Einschreibung (Voraussichtlich)

168

Kontakte und Standorte

Dieser Abschnitt enthält die Kontaktdaten derjenigen, die die Studie durchführen, und Informationen darüber, wo diese Studie durchgeführt wird.

Studienkontakt

  • Name: Rita Morf, MSc
  • Telefonnummer: +41 58 934 60 39
  • E-Mail: moff@zhaw.ch

Studieren Sie die Kontaktsicherung

Studienorte

  • Schweiz
    • Zurich
      • Winterthur, Zurich, Schweiz, 8400
        • Zurich University of Applied Sciences: School of Health Sciences
        • Kontakt:
          • Rita Morf
          • Telefonnummer: +41589346039
          • E-Mail: moff@zhaw.ch
        • Kontakt:

Teilnahmekriterien

Forscher suchen nach Personen, die einer bestimmten Beschreibung entsprechen, die als Auswahlkriterien bezeichnet werden. Einige Beispiele für diese Kriterien sind der allgemeine Gesundheitszustand einer Person oder frühere Behandlungen.

Zulassungskriterien

Studienberechtigtes Alter

18 Jahre bis 65 Jahre (Erwachsene, Älterer Erwachsener)
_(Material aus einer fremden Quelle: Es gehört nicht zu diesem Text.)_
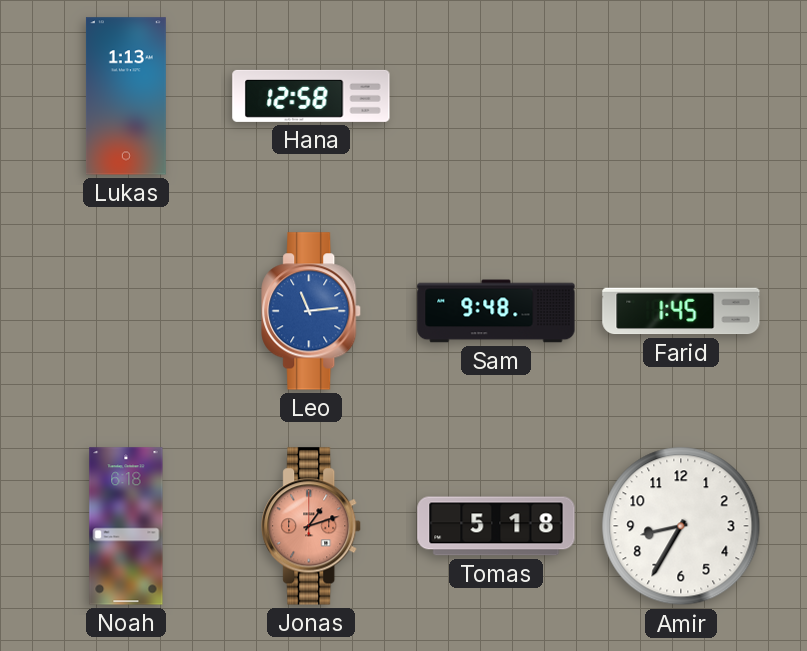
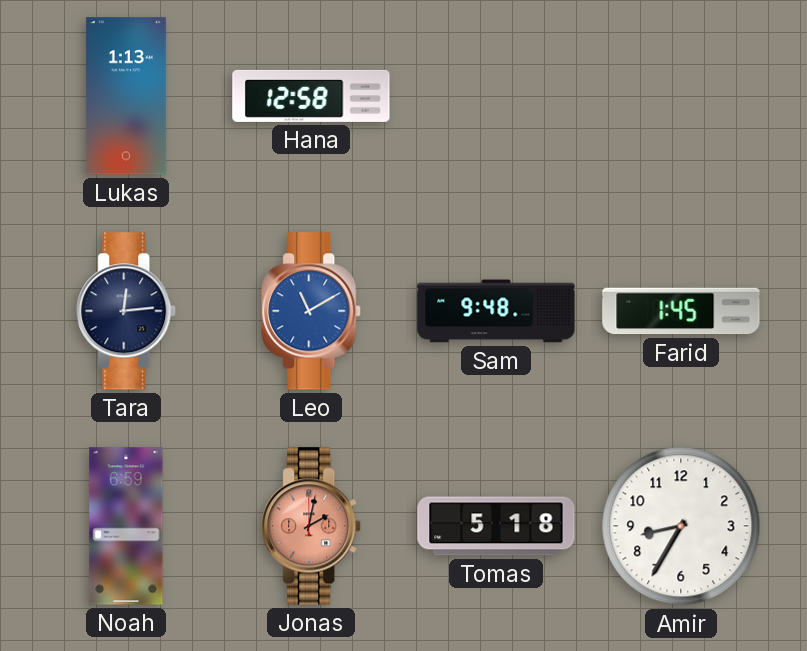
Tara: none -> 12:14
Leo: 11:14 -> 11:10
Noah: 6:18 -> 6:59
Jonas: 1:12 -> 2:02
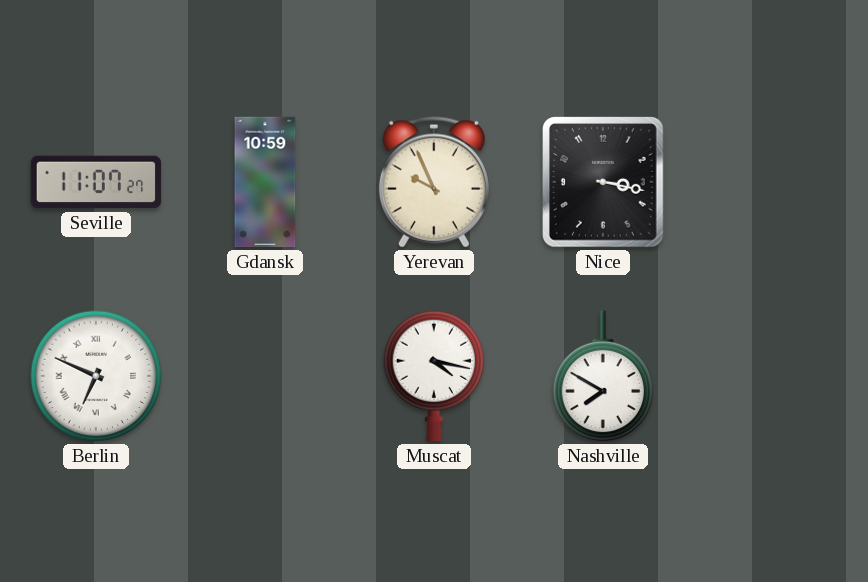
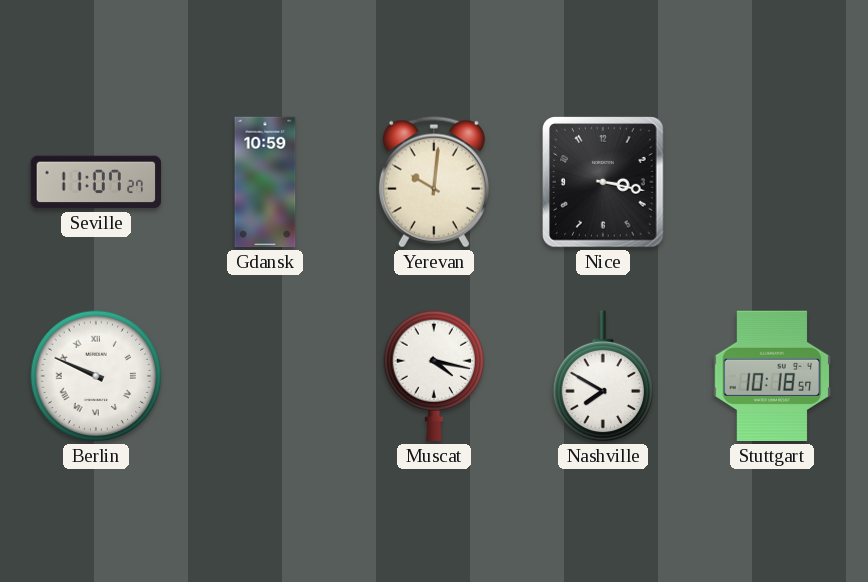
Yerevan: 9:56 -> 10:01
Berlin: 6:49 -> 9:49
Stuttgart: none -> 10:18
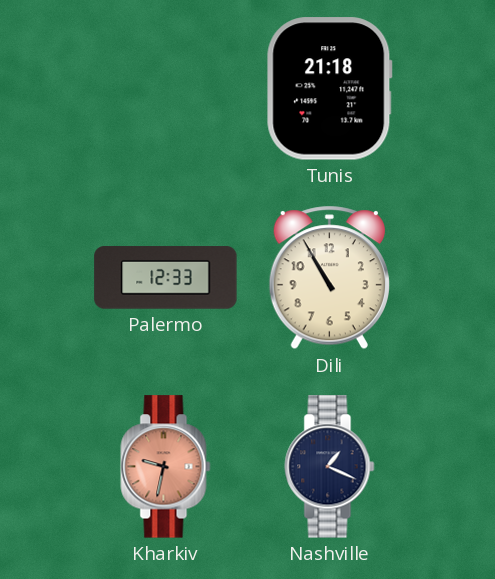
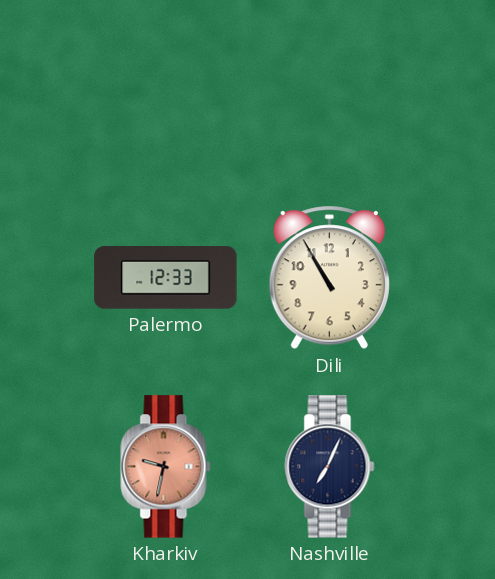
Tunis: 21:18 -> none
Nashville: 1:19 -> 7:04
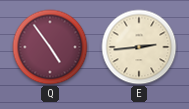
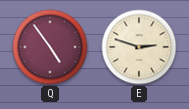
E: 2:44 -> 2:48
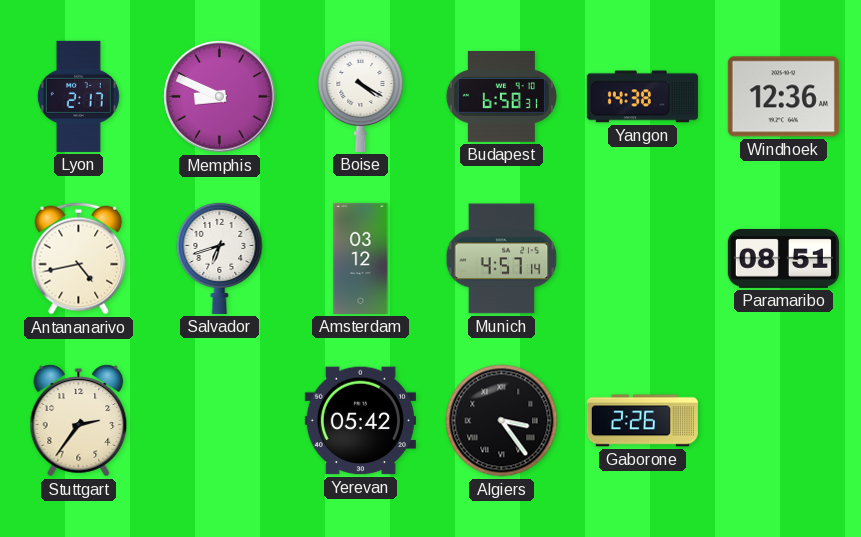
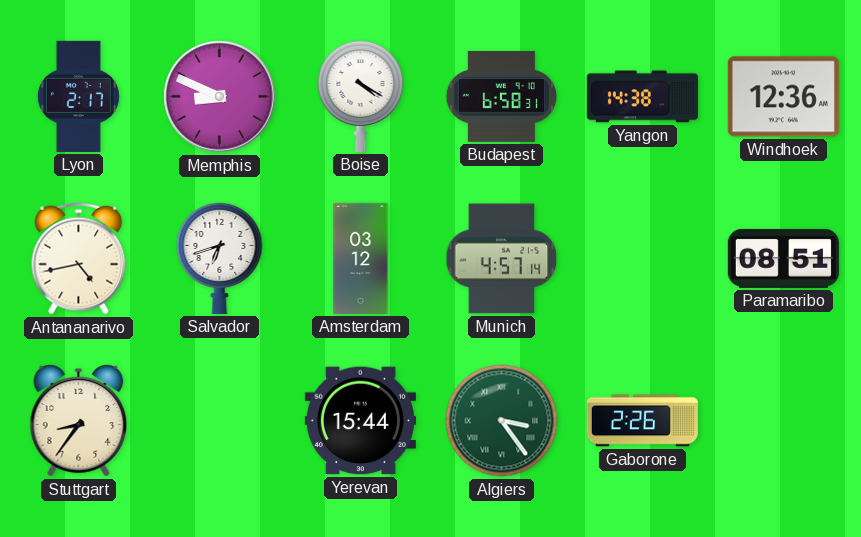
Stuttgart: 2:36 -> 8:36
Yerevan: 05:42 -> 15:44
Algiers dial: black -> green
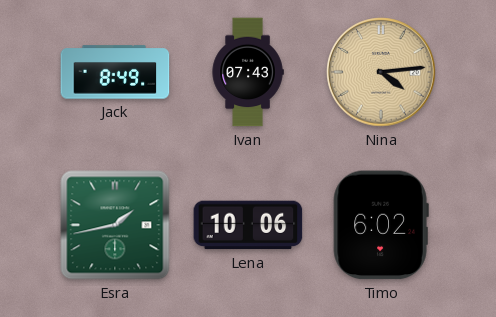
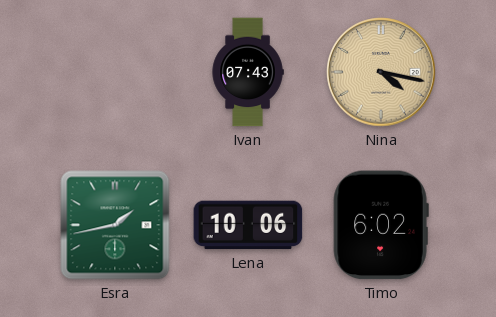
Jack: 8:49 -> none
Nina: 4:14 -> 4:17
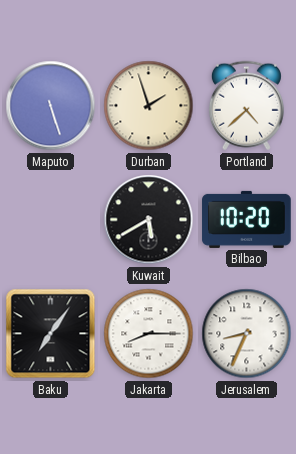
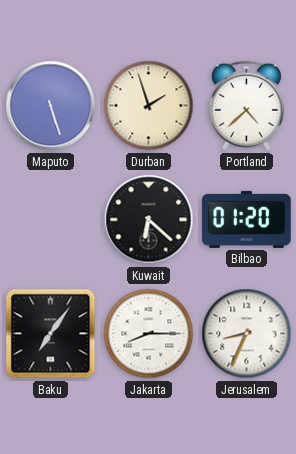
Kuwait: 5:40 -> 6:22
Bilbao: 10:20 -> 01:20
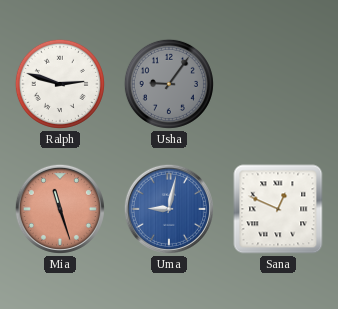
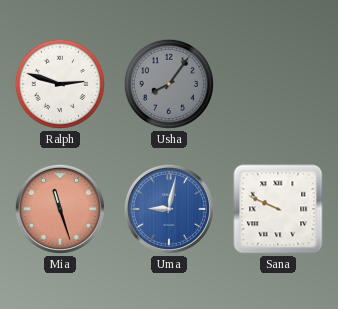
Usha: 9:06 -> 8:06
Sana: 12:49 -> 9:49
Akzeptiert gesunde Freiwillige

N/A

Studienberechtigte Geschlechter

Alle

Probenahmeverfahren

Nicht-Wahrscheinlichkeitsprobe

Studienpopulation

Personen mit akutem NAD oder akutem WAD im Alter von 18 bis 65 Jahren mit der Fähigkeit, Deutsch zu lesen, zu schreiben und zu verstehen.

Beschreibung

Einschlusskriterien:

  • NAD-Kohorte; Nackenschmerzen ohne Beschleunigungs-Verzögerungs-Mechanismus, Einschluss < 1 Monat seit Schmerzbeginn
  • WAD-Kohorte; Nackenschmerzen, die aus einem traumatischen Beschleunigungs-Verzögerungs-Mechanismus resultieren und auf der modifizierten Quebec Task Force-Skala98 als WAD-Grad I-III eingestuft wurden, Einschluss < 1 Monat seit Beginn der Schmerzen
  • Bei Wiederholung keine Schmerzen in den letzten drei Monaten
  • Alter zwischen 18 und 65 Jahren zu Studienbeginn
  • Lesen, Schreiben und Verstehen der deutschen Sprache zum Ausfüllen der Fragebögen.

Ausschlusskriterien:

  • Für beide Kohorten; eine klinisch relevante anatomische Anomalie in der Halswirbelsäule (z. B. Karzinom), Wirbelsäulenchirurgie; periphere oder zentrale neurologische Erkrankung, Schwangerschaft oder Frauen, die im letzten Jahr entbunden haben (um die verwirrenden Auswirkungen von schwangerschaftsbedingtem NAD zu vermeiden)
  • Für die WAD-Kohorte, WAD-Grad IV auf der modifizierten Quebec Task Force-Skala (Luxationsfraktur), Patienten, die aufgrund des traumatischen Ereignisses und der posttraumatischen Amnesie das Bewusstsein verloren, um eine leichte traumatische Hirnverletzung auszuschließen.

Studienplan

Dieser Abschnitt enthält Einzelheiten zum Studienplan, einschließlich des Studiendesigns und der Messung der Studieninhalte.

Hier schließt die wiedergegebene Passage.